/dapps-scraping

This Projects scrapes the Dapps websites and repositories such as the state of Dapps and Dappradar

Primary LanguagePython

DApps-Scraping

The main objective of this project is to study and analyze the quality of the decentralised applications available in some public repositories. This project scrapes the DApps websites and repositories such as State of the DApps and DAppRadar.

The extracted datasets are available in Zenodo: https://zenodo.org/record/3382127. A long-term observation dataset is tracked here: https://github.com/serviceprototypinglab/dapps-dataset

Installation

Use the package manager pip to install the required packages. To acquire the required DApps metrics from websites, we have used the package Selenium which along with a custom driver and a corresponding web browser will have to be set up correctly.

pip install -r requirements.txt

The used python package Selenium requires a chrome driver to be downloaded.
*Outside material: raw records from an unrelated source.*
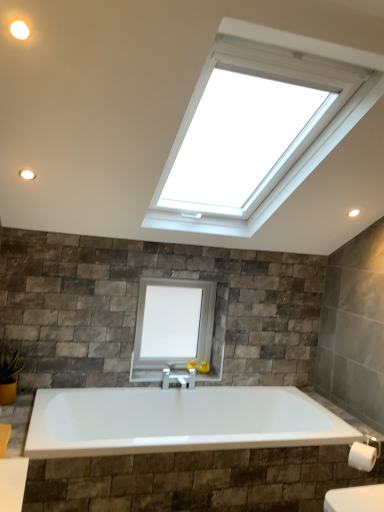
What are the coordinates of `white matte window at center` in the screenshot? It's located at (172, 326).

Measure the distance between point (16, 26) and camera.

The depth of point (16, 26) is 4.43 feet.

What is the approximate width of green glossy plant at lower left?

6.16 inches.

What is the approximate width of white matte toilet paper at lower right?

The width of white matte toilet paper at lower right is 4.11 inches.

Find the location of `white matte window at center`. white matte window at center is located at coordinates (172, 326).

Who is smaller, white matte window at center or white matte light fixture at upper left?

white matte light fixture at upper left.

Does point (211, 300) come in front of point (14, 27)?

No.

Does white matte window at center have a lesser width compared to white matte light fixture at upper left?

No, white matte window at center is not thinner than white matte light fixture at upper left.

Does white matte light fixture at upper left lie behind green glossy plant at lower left?

No, it is not.

Considering the positions of points (12, 31) and (8, 366), is point (12, 31) farther from camera compared to point (8, 366)?

No, (12, 31) is in front of (8, 366).

Is white matte light fixture at upper left touching green glossy plant at lower left?

white matte light fixture at upper left and green glossy plant at lower left are not in contact.

In terms of size, does white matte light fixture at upper left appear bigger or smaller than green glossy plant at lower left?

white matte light fixture at upper left is smaller than green glossy plant at lower left.

Which object is positioned more to the right, matte white light fixture at upper left or green glossy plant at lower left?

From the viewer's perspective, matte white light fixture at upper left appears more on the right side.

From the picture: Does matte white light fixture at upper left come behind green glossy plant at lower left?

No, it is not.

Is matte white light fixture at upper left positioned far away from green glossy plant at lower left?

Yes.

Is matte white light fixture at upper left shorter than green glossy plant at lower left?

Yes, matte white light fixture at upper left is shorter than green glossy plant at lower left.

Which of these two, white matte light fixture at upper left or white matte toilet paper at lower right, is wider?

white matte toilet paper at lower right is wider.

Is point (14, 31) farther from camera compared to point (361, 455)?

No, (14, 31) is in front of (361, 455).

Is white matte light fixture at upper left located outside white matte toilet paper at lower right?

Yes.

Which is behind, white matte light fixture at upper left or white matte toilet paper at lower right?

white matte toilet paper at lower right is behind.

Which is more to the right, white matte window at center or matte white light fixture at upper left?

white matte window at center is more to the right.

How different are the orientations of white matte window at center and matte white light fixture at upper left in degrees?

The angular difference between white matte window at center and matte white light fixture at upper left is 0.829 degrees.

Is white matte window at center positioned before matte white light fixture at upper left?

No, the depth of white matte window at center is greater than that of matte white light fixture at upper left.

Does white matte window at center have a lesser height compared to matte white light fixture at upper left?

No, white matte window at center is not shorter than matte white light fixture at upper left.

Which of these two, matte white light fixture at upper left or white matte toilet paper at lower right, is smaller?

matte white light fixture at upper left.

Where is `toilet paper behind the matte white light fixture at upper left`? toilet paper behind the matte white light fixture at upper left is located at coordinates (362, 456).

Is matte white light fixture at upper left to the left of white matte toilet paper at lower right from the viewer's perspective?

Indeed, matte white light fixture at upper left is positioned on the left side of white matte toilet paper at lower right.

Between matte white light fixture at upper left and white matte toilet paper at lower right, which one has larger width?

white matte toilet paper at lower right is wider.

Is matte white light fixture at upper left closer to camera compared to white matte window at center?

Yes, matte white light fixture at upper left is closer to the camera.

How far apart are matte white light fixture at upper left and white matte window at center?

matte white light fixture at upper left and white matte window at center are 5.09 feet apart from each other.

Is matte white light fixture at upper left completely or partially outside of white matte window at center?

Yes, matte white light fixture at upper left is outside of white matte window at center.

Between matte white light fixture at upper left and white matte window at center, which one appears on the right side from the viewer's perspective?

From the viewer's perspective, white matte window at center appears more on the right side.

Locate an element on the screen. lighting above the white matte window at center (from a real-world perspective) is located at coordinates (19, 30).

Identify the location of lighting lying above the green glossy plant at lower left (from the image's perspective). (19, 30).

Looking at the image, which one is located further to green glossy plant at lower left, white matte toilet paper at lower right or white matte window at center?

Among the two, white matte toilet paper at lower right is located further to green glossy plant at lower left.

Based on their spatial positions, is white matte light fixture at upper left or green glossy plant at lower left closer to white matte window at center?

green glossy plant at lower left.

Based on the photo, considering their positions, is white matte window at center positioned closer to white matte light fixture at upper left than matte white light fixture at upper left?

Among the two, matte white light fixture at upper left is located nearer to white matte light fixture at upper left.

Based on their spatial positions, is green glossy plant at lower left or matte white light fixture at upper left further from white matte toilet paper at lower right?

matte white light fixture at upper left is positioned further to the anchor white matte toilet paper at lower right.

Based on their spatial positions, is white matte light fixture at upper left or matte white light fixture at upper left closer to white matte window at center?

matte white light fixture at upper left.

Looking at the image, which one is located closer to white matte toilet paper at lower right, matte white light fixture at upper left or white matte window at center?

Among the two, white matte window at center is located nearer to white matte toilet paper at lower right.

Based on their spatial positions, is matte white light fixture at upper left or white matte toilet paper at lower right closer to white matte window at center?

Among the two, white matte toilet paper at lower right is located nearer to white matte window at center.

Looking at the image, which one is located further to white matte window at center, matte white light fixture at upper left or white matte light fixture at upper left?

Among the two, white matte light fixture at upper left is located further to white matte window at center.

At what (x,y) coordinates should I click in order to perform the action: click on window located between green glossy plant at lower left and white matte toilet paper at lower right in the left-right direction. Please return your answer as a coordinate pair (x, y). This screenshot has height=512, width=384. Looking at the image, I should click on (172, 326).

Where is `window between white matte light fixture at upper left and white matte toilet paper at lower right from top to bottom`? The height and width of the screenshot is (512, 384). window between white matte light fixture at upper left and white matte toilet paper at lower right from top to bottom is located at coordinates (172, 326).

Find the location of a particular element. Image resolution: width=384 pixels, height=512 pixels. light fixture between green glossy plant at lower left and white matte toilet paper at lower right in the horizontal direction is located at coordinates (27, 174).

Identify the location of light fixture between white matte light fixture at upper left and white matte toilet paper at lower right vertically. (27, 174).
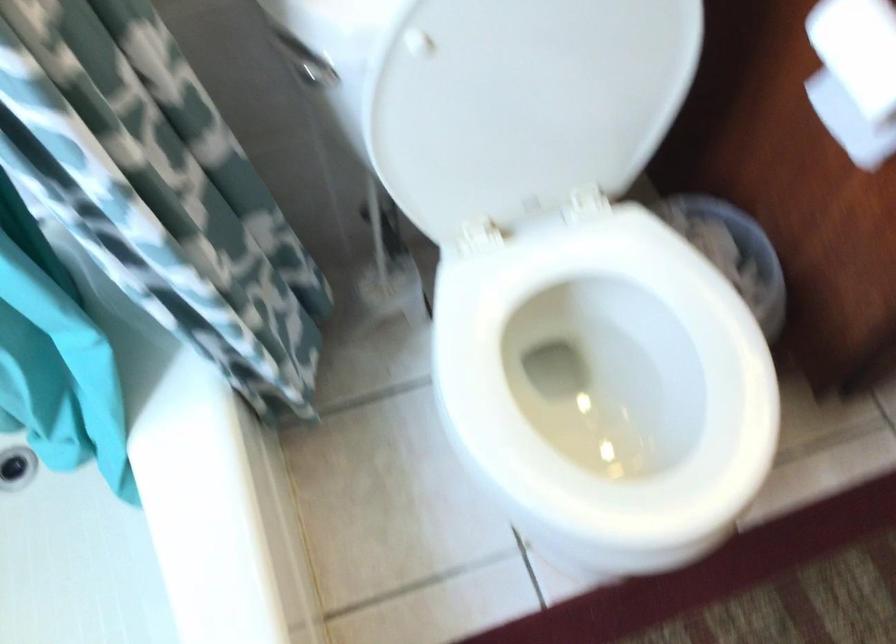
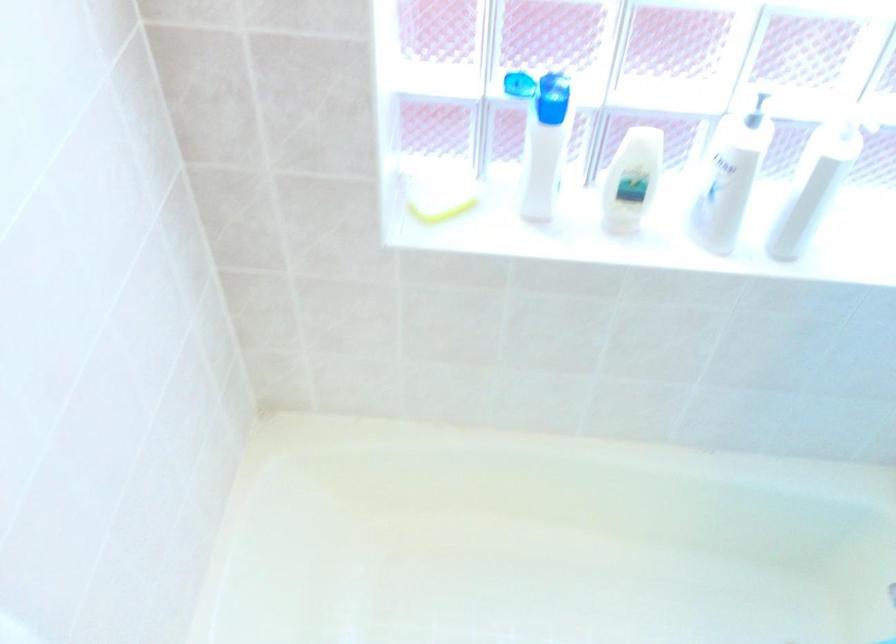
The first image is from the beginning of the video and the second image is from the end. How did the camera likely rotate when shooting the video?

The camera rotated toward left-down.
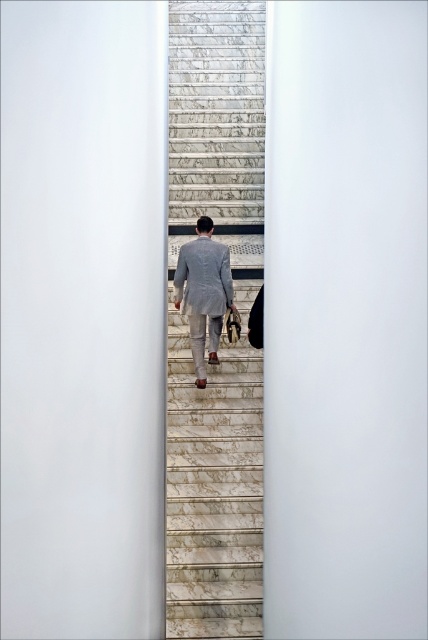
Question: Is marble stairs at center bigger than light gray suit at center?

Choices:
 (A) yes
 (B) no

Answer: (A)

Question: Which object is farther from the camera taking this photo?

Choices:
 (A) marble stairs at center
 (B) light gray suit at center

Answer: (A)

Question: Can you confirm if marble stairs at center is smaller than light gray suit at center?

Choices:
 (A) no
 (B) yes

Answer: (A)

Question: Which point is closer to the camera taking this photo?

Choices:
 (A) (178, 285)
 (B) (216, 394)

Answer: (B)

Question: Does marble stairs at center come in front of light gray suit at center?

Choices:
 (A) yes
 (B) no

Answer: (B)

Question: Among these points, which one is farthest from the camera?

Choices:
 (A) (172, 426)
 (B) (219, 250)

Answer: (B)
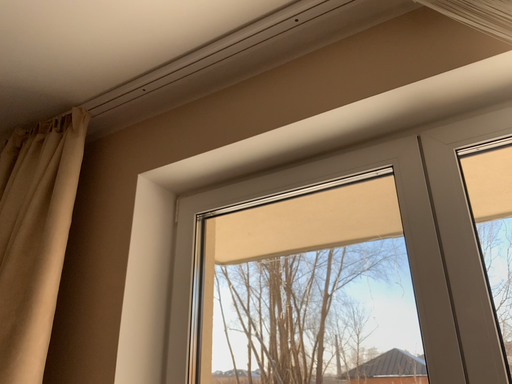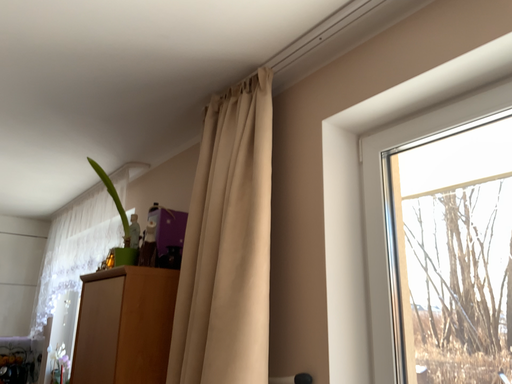
Question: Which way did the camera rotate in the video?

Choices:
 (A) rotated right
 (B) rotated left

Answer: (B)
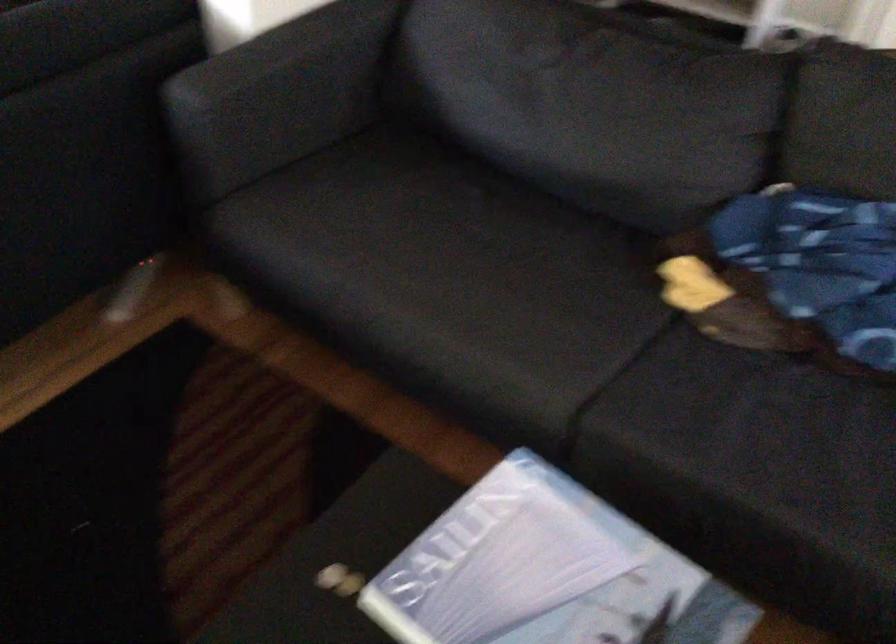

Please downloaded following the below URL.

(https://chromedriver.chromium.org/downloads)

For Linux and Mac OS users, run the following script to download the chrome driver:

./download.sh 

Please make sure that the version of you chrome matches, otherwise update your chrome or install the chrome driver for your version; see downloadchrome.doc.

For Mac users, please make sure you have wget installed in your system, use the following command to install it:

brew install wget 

Once the driver is downloaded, please check the path of the chrome driver in the common script (common.py). If you have downloaded the chrome driver manually, please change the path specified in the codes to your own path. You don't have to change the path if you have used the script to download your driver.

Note: Google Chrome must also be present in the corresponding version. See the text file downloadchrome.doc for details. Use Chrome for debugging as well - in case the web pages change structure, type Ctrl+Shift+I and use the pointer tool with Ctrl+Shift+C to find out the new XPath expressions.

Usage

There is one Python script per DApps website, and a common script for typical crawling and pagination actions.

  • DappRadar.py: for dappradar.com
  • stateDapps.py: for www.stateofthedapps.com
  • dappcom.py: for dapp.com (-> dappcomall.py exists as workaround)

To run the script (shown with the example of DappRadar), use the following command:

python DappRadar.py

For testing purposes you can specify the number of pages you want to scrape. The command below crawls only three pages.

python DappRadar.py 3 

You may specify fractional pages; i.e., as there are typically 50 entries per page, specifying 0.1 will fetch metrics on 5 DApps.

The scraping time depends on the number of the pages, and it may take 1 to 2 hours to fully run the script. Once the extractions are done, the scripts will generate plots from the extracted data and automatically save them in a folder with the website name and date of the run.

You can customise the scraping by adding additional parameters: 'nosocial', 'noplot' This is again primarily of interest for testing.

Disclaimer

Be aware that web scraping is considered a bad practice. Please be advised that this was created for research and education purposes only. Ask us to share our crawling data rather than crawling on your own without strong reason.